Deux villes, Gros-Morne et Saint Michel de l’Attalaye (Artibonite, centre-ouest), échappent depuis environ une semaine au contrôle des autorités, selon des sources concordantes, alors que d’autres prennent des allures d’une poudrière.

C’est le cas par exemple aux Gonaïves où l’opposition armée cantonnée dans le quartier de Raboteau, ancien fief de Amiot Métayer (chef de bande lavalas retrouvé assassiné en septembre 2003 et dont les partisans attribuent la mort au régime de Jean Bertrand Aristide) continue de défier la police.

Ce 20 janvier, des partisans de cette opposition armée (le front de résistance pour le renversement de Jean Bertrand Aristide, ci-devant armée « cannibale »), ont lynché (exécuté sommairement) un indicateur de police, un attaché prénommé Wilson et mis le feu au commissariat de police mobile installé sur la Place d’Armes des Gonaïves.

La situation n’est pas moins explosive à Saint Marc où des violences politiques ont fait le 11 janvier dernier un mort par balles, plusieurs blessés, six maisons et trois automobiles incendiés.

Le pays fonctionne au ralenti. La réouverture des classes qui devait être effective depuis le 7 janvier ne l’est toujours pas. Les portes de nombreux établissements scolaires de la capitale et de certaines villes de province demeurent toujours fermées alors que d’autres fonctionnent avec un effectif réduit.

Le Collectif Non, un regroupement d’artistes et d’intellectuels pour la défense des libertés, dit craindre une insurrection générale en Haïti, tenant compte de la violence répressive exercée de façon systématique par le pouvoir sur la population civile.

Amnesty International a, dans un communiqué transmis à Alterpresse ce 19 janvier, exprimé sa vive préoccupation face à l’ampleur de la violence en Haïti et appelle au respect des droits fondamentaux des haïtiens.

L’organisme de défense des droits humains presse le gouvernement haïtien d’entamer une enquête sérieuse et indépendante sur les violations des droits humains, la répression des manifestations anti-gouvernementales et les attaques contre les journalistes et la presse indépendante perpétrées durant ces dix derniers jours.

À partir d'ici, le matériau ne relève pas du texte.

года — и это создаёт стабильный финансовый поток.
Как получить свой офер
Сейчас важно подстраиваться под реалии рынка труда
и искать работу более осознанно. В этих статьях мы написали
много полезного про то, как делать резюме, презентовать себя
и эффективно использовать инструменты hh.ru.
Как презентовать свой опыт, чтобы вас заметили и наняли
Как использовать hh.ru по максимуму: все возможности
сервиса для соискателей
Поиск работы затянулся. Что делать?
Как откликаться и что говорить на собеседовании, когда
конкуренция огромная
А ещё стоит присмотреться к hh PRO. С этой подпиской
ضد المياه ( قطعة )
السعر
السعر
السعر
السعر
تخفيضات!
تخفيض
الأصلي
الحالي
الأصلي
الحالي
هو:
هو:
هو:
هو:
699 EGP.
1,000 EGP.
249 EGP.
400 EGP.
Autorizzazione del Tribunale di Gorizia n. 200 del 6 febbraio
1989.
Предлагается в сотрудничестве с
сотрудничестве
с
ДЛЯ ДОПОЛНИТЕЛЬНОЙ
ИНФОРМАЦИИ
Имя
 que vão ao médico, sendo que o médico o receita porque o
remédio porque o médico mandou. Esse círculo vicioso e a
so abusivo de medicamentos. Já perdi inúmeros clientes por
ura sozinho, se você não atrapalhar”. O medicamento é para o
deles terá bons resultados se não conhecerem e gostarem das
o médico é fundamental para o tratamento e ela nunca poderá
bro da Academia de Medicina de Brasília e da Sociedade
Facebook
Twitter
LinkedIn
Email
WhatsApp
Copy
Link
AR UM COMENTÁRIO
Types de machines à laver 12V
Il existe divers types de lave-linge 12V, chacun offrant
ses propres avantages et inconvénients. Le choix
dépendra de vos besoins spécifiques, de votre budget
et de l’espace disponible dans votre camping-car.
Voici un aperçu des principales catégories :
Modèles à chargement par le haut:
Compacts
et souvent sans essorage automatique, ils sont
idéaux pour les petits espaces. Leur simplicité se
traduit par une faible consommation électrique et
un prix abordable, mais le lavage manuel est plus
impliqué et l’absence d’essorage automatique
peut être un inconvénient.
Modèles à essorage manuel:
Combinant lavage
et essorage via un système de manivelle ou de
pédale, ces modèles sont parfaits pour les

Le 13 janvier dernier, un commando armé avait saboté, à l’aide notamment de masses et de marteaux, les émetteurs d’une dizaine de stations de radio sur le site de Boutiliers, dans les hauteurs de Pétion Ville (banlieue sud-est de la capitale d’Haïti).

Le président directeur général de Radio Kiskeya, l’une des stations victimes, Sony Bastien a divulgué les noms des neuf individus ayant participé à cette action criminelle et affirmé qu’ils sont liés à un ancien député du parti au pouvoir, Simson Libérus. Ceui-ci a rejeté cette accusation.

« Ce gang a agi sur ordre d’un autre proche de Jean Bertrand Aristide, Jean Claude Jean Baptiste, un ancien directeur de la Police Nationale d’Haïti », a révélé pour sa part le sénateur dissident lavalas Dany Toussaint.